EXERCISE DETAILS:
Turn everything from the line containing "Огорожа навколо вашої ділянки – це" down to the line containing "反射、粗糙度、凹凸等关键参数，穹顶光源可覆盖" into a Markdown table with two columns, No. and Text, giving each line its own number and skipping blank lines. Leave the pictures out of the answer.

════════════════════

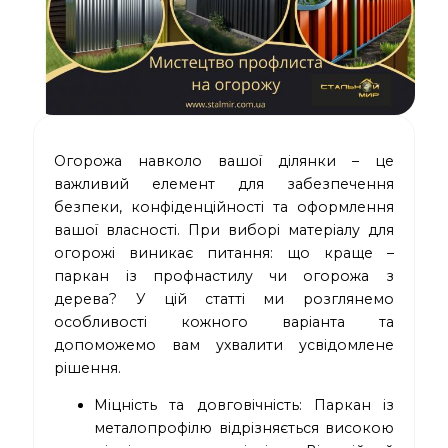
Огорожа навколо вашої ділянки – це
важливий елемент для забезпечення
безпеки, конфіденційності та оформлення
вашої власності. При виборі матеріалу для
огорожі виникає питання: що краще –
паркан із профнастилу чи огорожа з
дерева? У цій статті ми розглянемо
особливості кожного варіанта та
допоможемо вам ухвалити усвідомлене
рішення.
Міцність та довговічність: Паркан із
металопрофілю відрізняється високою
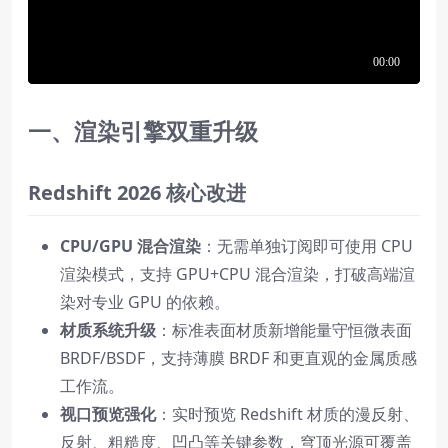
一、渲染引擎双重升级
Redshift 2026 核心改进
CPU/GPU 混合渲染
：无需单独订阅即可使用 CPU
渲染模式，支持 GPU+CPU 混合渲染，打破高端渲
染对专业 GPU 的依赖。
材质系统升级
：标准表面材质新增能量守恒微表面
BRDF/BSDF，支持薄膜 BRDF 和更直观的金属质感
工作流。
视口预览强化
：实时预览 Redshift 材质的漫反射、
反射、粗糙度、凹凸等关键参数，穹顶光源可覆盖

════════════════════

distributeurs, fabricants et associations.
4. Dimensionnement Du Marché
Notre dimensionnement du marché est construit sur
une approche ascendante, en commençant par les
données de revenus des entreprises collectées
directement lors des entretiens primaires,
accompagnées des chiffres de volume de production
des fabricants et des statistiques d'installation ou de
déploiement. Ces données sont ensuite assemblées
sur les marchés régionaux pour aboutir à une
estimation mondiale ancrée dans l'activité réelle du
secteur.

════════════════════

ANSWER SPACE:
| No. | Text |
|---|---|
| 1 | Огорожа навколо вашої ділянки – це |
| 2 | важливий елемент для забезпечення |
| 3 | безпеки, конфіденційності та оформлення |
| 4 | вашої власності. При виборі матеріалу для |
| 5 | огорожі виникає питання: що краще – |
| 6 | паркан із профнастилу чи огорожа з |
| 7 | дерева? У цій статті ми розглянемо |
| 8 | особливості кожного варіанта та |
| 9 | допоможемо вам ухвалити усвідомлене |
| 10 | рішення. |
| 11 | Міцність та довговічність: Паркан із |
| 12 | металопрофілю відрізняється високою |
| 13 | 一、渲染引擎双重升级 |
| 14 | Redshift 2026 核心改进 |
| 15 | CPU/GPU 混合渲染 |
| 16 | ：无需单独订阅即可使用 CPU |
| 17 | 渲染模式，支持 GPU+CPU 混合渲染，打破高端渲 |
| 18 | 染对专业 GPU 的依赖。 |
| 19 | 材质系统升级 |
| 20 | ：标准表面材质新增能量守恒微表面 |
| 21 | BRDF/BSDF，支持薄膜 BRDF 和更直观的金属质感 |
| 22 | 工作流。 |
| 23 | 视口预览强化 |
| 24 | ：实时预览 Redshift 材质的漫反射、 |
| 25 | 反射、粗糙度、凹凸等关键参数，穹顶光源可覆盖 |